«Несчастный Старик! Как грустно, что его собственное воображение увело его на ложный путь! Как смело, как безумно, как преступно разжигать мятеж; ведь если бы ему это удалось, то землю нашу залило бы кровью, и в этой крови захлебнулись бы самые высокие надежды человечества. И все же, как трудно осудить его, когда думаешь о мотивах его поступков, о его самоотверженном стремлении освободить угнетенных, когда думаешь о его мужестве, о его гуманном обращении с пленными, ведь именно это привело его к разгрому. Эта трагедия станет темой для поэтов и романистов на века…»
Из стихотворения Циприана Норвида, польского поэта-изгнанника, ноябрь 1859 года:
Гражданину Джону Брауну
«…Повесить публично, в пятницу, второго декабря». Мэри Браун склонила голову. Вновь подняла. Глаза сухие. Томас Вентворт Хиггинсон читает газеты, заметки из зала суда, речи прокурора, защитников, самого Брауна: «Я пришел сюда совершить то, что считаю справедливым и оправданным. Я выступаю не на стороне поджигателей или головорезов, я выступаю, чтобы помочь тем, кто страдает от страшного зла. Я хочу далее сказать, что вы все, вы — южане — должны приготовиться к решению этого вопроса, это решение может наступить ранее, чем вы будете готовы, — я имею в виду негритянский вопрос; конца ему не видно…»

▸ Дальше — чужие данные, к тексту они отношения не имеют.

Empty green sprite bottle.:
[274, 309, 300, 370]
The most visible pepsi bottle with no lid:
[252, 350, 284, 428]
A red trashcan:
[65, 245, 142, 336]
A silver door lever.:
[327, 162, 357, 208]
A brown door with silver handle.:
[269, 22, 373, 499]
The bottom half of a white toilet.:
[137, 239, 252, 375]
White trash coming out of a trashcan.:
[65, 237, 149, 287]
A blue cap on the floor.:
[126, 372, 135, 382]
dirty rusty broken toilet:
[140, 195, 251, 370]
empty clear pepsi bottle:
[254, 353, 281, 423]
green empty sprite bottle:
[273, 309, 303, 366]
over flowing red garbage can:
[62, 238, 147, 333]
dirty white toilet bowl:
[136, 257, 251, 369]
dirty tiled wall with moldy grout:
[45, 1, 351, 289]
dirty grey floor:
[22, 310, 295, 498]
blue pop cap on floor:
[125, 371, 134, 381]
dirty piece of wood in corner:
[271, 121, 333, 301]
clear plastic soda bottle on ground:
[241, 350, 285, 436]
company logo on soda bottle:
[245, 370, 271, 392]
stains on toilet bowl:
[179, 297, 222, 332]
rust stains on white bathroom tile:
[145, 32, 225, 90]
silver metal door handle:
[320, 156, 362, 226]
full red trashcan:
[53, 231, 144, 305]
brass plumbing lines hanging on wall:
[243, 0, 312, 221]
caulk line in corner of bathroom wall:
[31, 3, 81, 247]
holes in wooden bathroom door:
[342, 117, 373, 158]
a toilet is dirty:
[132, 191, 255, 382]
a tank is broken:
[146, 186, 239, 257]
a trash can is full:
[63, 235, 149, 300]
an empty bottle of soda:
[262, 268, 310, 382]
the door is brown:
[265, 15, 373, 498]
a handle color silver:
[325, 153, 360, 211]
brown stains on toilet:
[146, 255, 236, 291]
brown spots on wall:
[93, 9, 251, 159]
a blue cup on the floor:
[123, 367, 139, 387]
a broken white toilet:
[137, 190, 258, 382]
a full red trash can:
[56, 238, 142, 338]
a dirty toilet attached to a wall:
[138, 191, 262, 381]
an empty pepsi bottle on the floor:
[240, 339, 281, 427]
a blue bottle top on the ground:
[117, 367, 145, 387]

Мэри, сын Салмон, дочери Энни, Сара и Элен, невестки Марта и Белл слушают слова человека, чье место во главе этого стола пусто. На стене — портрет, и кажется, будто в комнате звучит голос, такой всем знакомый. В чтении Хиггинсона, да еще когда они уже знают приговор, слова звучат торжественно.
Хиггинсон дочитывает последнее слово Брауна на суде: «Я считаю, что был прав, когда выступал на стороне отверженных бедняков. Если же сочтено необходимым, чтобы я лишился жизни во имя дела справедливости, чтобы моя кровь смешалась с кровью моих сыновей и с кровью миллионов рабов, чьи права попираются злыми, жестокими, несправедливыми законами, — если это сочтено, я повинуюсь, да будет так!»
В этот дом горе входило часто, но и в горе здесь не привыкли сидеть сложа руки. Шестнадцатилетняя Марта, вдова Оливера, погибшего в Харперс-Ферри, накрывала на стол. Еда скудная, простая. Ни чая, ни кофе не пили. Белл кормила ребенка, внука Брауна, его отец, Уотсон, тоже погиб в Харперс-Ферри. У Хиггинсона не было детей, он смотрел на маленькое существо как на чудо. Энни шила, надо было быстро собрать мать в дорогу: она уезжала с Хиггинсоном на следующее утро.
Марта рассказывала, как они жили на ферме перед нападением на арсенал. Вместе с Энни они там хозяйничали. Показали гостю дагерротип Оливера — он не очень похож на отца. Лицо задумчивое, рот мягкий, мать надеялась, что он станет священником. Расставаясь с юной женой, Оливер сказал:
— Если мне удастся совершить хоть один хороший поступок, значит, жизнь моя прожита не зря.
Сколько юношей так говорят, никто и не вспомнил бы этих слов, если бы он не подтвердил их гибелью.
Белл тоже достала и прочитала последнее письмо Уотсона: «Я очень хочу видеть тебя и малыша, но я должен ждать. Возле нас жил раб, его жену продали на Юг, и на следующее утро он повесился. Я не могу вернуться домой, пока творится такое».
Младшая дочь Брауна — ей еще не исполнилось шести лет, — принесла семейную реликвию. Хиггинсон увидел надпись отца: «Эта Библия, подаренная моей нежно любимой дочери Элен Браун, предназначена только для особых торжеств, для того, чтобы Элен ее бережно хранила в память об отце (она была лишена в детстве его заботы и внимания), так как с лета 1855 года он был в Канзасе.
Пусть святой божий дух направит твое сердце с самого раннего детства так, чтобы оно воспринимало истину и любило ее; пусть ее мудрые и святые поучения определяют твои мысли, слова, дела, таково мое самое большое желание и самая важная молитва, обращенная к тому, чьей заботе я поручаю тебя. Аминь.